Final Presentation slides
https://docs.google.com/presentation/d/1GP6HleKgcuyU526DFePd4tt4jYadcrqk7erMavflU8E/edit?usp=sharing

Final Presentation video
https://drive.google.com/file/d/1gTfLjv6dU0m8QbaHzJsbSocp_BgwPlqR/view?usp=sharing

Preface:

During the Fall semester, our path had been filled with lots of twists and turns. We discarded the wheel odometry based approach, because that was already a kind of solved problem, and sponsors weren’t very interested in us pursuing it. Secondly, we saw a lot of interest from our audience in Semantic map based relocalization experiment.

Relocalization using semantic maps:

We pursued relocalization experiment, to polish it more, and provided in depth qualitative and quantitative analysis of the use of semantic maps for pose estimation. The figure below describes

Fig 1: Pipeline for PnP based alignment of an RGBD frame with 3D ORB keypoints for relative pose estimation

Table 1: Accuracy of relocalization for Brute Force, Semantic-map based, and hybrid matching. Relocalization is said to be successful if the estimated pose error is < ~0.1m in translation, and < ~30deg in rotation.

We concluded that semantic maps weren’t very helpful, primarily because most of the objects in an indoor environment are often out of distribution for the limited category of SOTA object detectors, and hence they are classified into background. Even though a hybrid of brute-force matching and semantic map based matching could outperform brute-force approach, the improvement was marginal. Thus we began exploring object agnostic approach

Depth-based Pruning

Now we discuss the idea we explored. Given that we have following constraints:
a) our current frame will be dense RGBD
b) but the keypoints we inserted in the map are sparse.

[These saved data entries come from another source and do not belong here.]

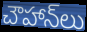
చౌహాన్‌లుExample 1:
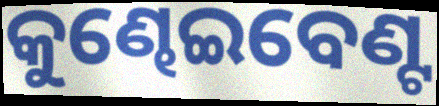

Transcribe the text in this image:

କୁଣ୍ଢେଇବେଣ୍ଟ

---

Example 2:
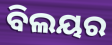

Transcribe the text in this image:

ବିଲୟର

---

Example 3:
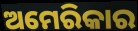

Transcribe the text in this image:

ଅମେରିକାର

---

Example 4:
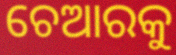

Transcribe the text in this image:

ଚେଆରକୁ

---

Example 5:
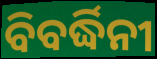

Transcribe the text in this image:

ବିବର୍ଦ୍ଧିନୀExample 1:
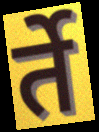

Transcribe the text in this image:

र्ते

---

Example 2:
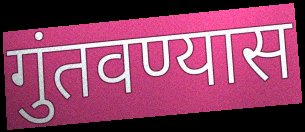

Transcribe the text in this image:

गुंतवण्यास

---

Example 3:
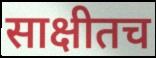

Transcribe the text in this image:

साक्षीतच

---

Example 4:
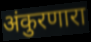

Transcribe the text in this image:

अंकुरणारा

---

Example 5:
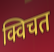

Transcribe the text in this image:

क्विचतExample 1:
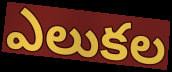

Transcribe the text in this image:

ఎలుకల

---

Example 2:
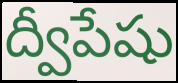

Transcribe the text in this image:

ద్వీపేషు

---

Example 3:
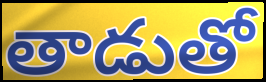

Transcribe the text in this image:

తాడుతో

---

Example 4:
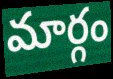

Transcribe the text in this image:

మార్గం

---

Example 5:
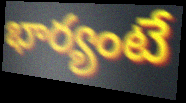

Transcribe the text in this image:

భార్యంటే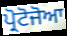
ਪ੍ਰੋਟੋਜੋਆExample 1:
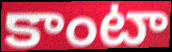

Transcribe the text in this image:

కాంటా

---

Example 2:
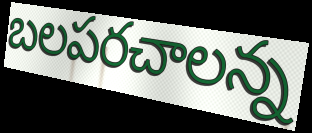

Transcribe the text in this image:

బలపరచాలన్న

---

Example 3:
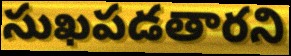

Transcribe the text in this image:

సుఖపడతారని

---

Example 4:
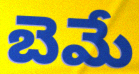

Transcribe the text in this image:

బెమే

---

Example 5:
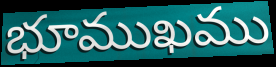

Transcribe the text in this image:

భూముఖముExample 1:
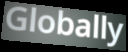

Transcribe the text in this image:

Globally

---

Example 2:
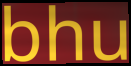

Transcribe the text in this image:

bhu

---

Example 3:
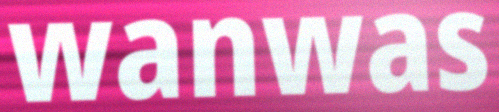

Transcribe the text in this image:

wanwas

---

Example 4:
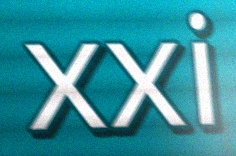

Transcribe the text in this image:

xxi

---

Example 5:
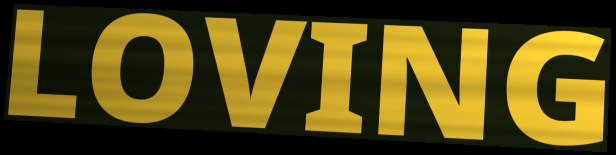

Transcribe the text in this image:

LOVINGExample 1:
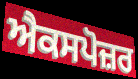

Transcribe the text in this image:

ਐਕਸਪੋਜ਼ਰ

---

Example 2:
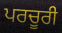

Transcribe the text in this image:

ਪਰਚੂਰੀ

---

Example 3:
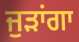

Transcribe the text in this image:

ਜੁੜਾਂਗਾ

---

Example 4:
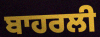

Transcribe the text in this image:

ਬਾਹਰਲੀ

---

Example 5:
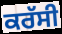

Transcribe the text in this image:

ਕਰੱਸੀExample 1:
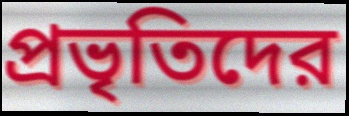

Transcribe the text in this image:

প্রভৃতিদের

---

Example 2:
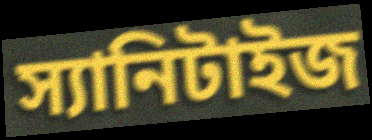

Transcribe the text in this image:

স্যানিটাইজ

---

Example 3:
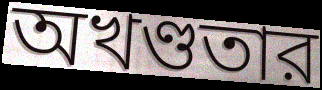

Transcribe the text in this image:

অখণ্ডতার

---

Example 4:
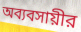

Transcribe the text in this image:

অব্যবসায়ীর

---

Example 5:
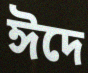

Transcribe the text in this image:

ঈদে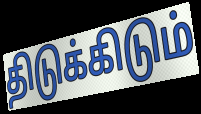
திடுக்கிடும்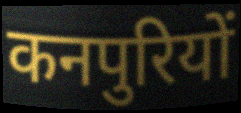
कनपुरियोंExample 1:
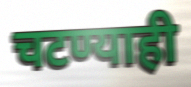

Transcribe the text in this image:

चटण्याही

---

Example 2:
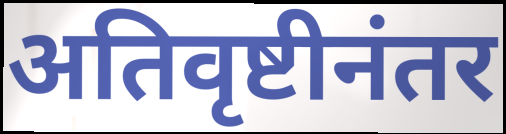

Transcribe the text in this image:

अतिवृष्टीनंतर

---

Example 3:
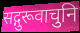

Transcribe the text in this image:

सद्गुरूवाचुनि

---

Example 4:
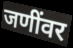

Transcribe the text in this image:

जणींवर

So after we do a first pass, and say we relocalize correctly in second pass, then we want to use dense depth of current frame for map maintenance. If the old keypoint is in front of the current depth-map, then we say that the keypoint belonged to an object which is no longer there, so it should be removed. This is shown in the figure below:

Fig 2: Describes three possible scenarios (i) keypoint ans surface are close, which means keypoint belongs to surface, and hence we keep it (ii) surface depth is less than keypoint depth. Here also we do not remove or add anything, as the keypoint might just simply be occluded (iii) current surface depth is more than keypoint depth. This is a sure indication that the keypoint doesn’t exist anymore. So we prune it out.

Platform and Dataset

We shifted to ORBSLAM3 because its multi-map setting looks very relevant for long term SLAM scenarios. However the code was just released so it was still a bit buggy which created many problems. Another part where we struggled a lot was collecting our own dataset. We tried various sensors and setups in the home, but due to the problems like noisy depth, variable lighting, textureless walls, no way of measuring GT trajectory, we weren’t able to collect a reliable dataset for long term SLAM. Hence, we decided to finally shift to Facebook Replica, a synthetic dataset which allows nagivation in 6 scans of an apartment, each with low dynamic changes.

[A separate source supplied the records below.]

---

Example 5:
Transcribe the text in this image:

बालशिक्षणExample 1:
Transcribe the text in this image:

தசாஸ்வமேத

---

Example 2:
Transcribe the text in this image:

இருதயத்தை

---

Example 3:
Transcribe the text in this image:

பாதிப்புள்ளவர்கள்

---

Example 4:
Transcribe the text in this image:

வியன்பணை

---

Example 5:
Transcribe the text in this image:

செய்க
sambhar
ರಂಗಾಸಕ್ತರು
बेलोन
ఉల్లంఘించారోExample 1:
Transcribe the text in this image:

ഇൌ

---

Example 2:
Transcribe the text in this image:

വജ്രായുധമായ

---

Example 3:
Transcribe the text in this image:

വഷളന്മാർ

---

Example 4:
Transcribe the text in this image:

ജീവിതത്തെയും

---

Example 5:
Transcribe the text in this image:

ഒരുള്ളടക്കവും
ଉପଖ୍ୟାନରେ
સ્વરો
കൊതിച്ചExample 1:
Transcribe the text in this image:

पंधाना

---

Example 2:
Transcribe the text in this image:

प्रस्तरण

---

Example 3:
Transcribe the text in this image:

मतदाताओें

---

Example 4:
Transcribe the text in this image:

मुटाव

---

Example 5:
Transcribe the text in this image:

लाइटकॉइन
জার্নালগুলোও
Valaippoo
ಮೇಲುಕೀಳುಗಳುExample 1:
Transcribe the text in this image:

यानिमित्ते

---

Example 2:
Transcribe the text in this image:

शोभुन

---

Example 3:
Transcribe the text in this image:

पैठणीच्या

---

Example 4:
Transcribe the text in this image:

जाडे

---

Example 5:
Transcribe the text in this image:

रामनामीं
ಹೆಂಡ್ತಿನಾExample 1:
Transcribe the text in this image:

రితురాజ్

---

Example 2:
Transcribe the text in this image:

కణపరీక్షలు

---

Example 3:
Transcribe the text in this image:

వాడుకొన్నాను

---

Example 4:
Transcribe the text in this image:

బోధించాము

Evaluation on Synthetic Dataset

For evaluation, firstly we had to align the different meshes of each scene using Global Point Cloud registration followed by ICP. Then we had to align the axes of the ORBSLAM3 with Facebook Replica. Another interesting part is that facebook replica has camera fixed at 180° to the front direction. Adjusting for all these things, we evaluated the long term performance of our systems on consecutive sequences, using these 3 metrics:
1) Given we align the first sequence, we calculate trajectory error (ATE) for unaligned consecutive sequences.
2) For each new sequence we calculate the time taken for relocalization.
3) We also count the total number of new keypoints added after processing each sequence.

Our results on two sequences based on these metrics are given below:

Table 2: Evaluation of the ORBSLAM3 system with and without pruning on scenes 0,1,2 of Facebook Replica dataset

Table 3: Evaluation of the ORBSLAM3 system with and without pruning on scenes 3,4,5 of Facebook Replica dataset

As seen from the table, our final conclusion is that depth based pruning does limit the number of keypoints, but at the cost of higher ATE, so there is some scope of tuning the threshold parameter and also of trying some more robust approaches for making the decision of deletion of keypoint.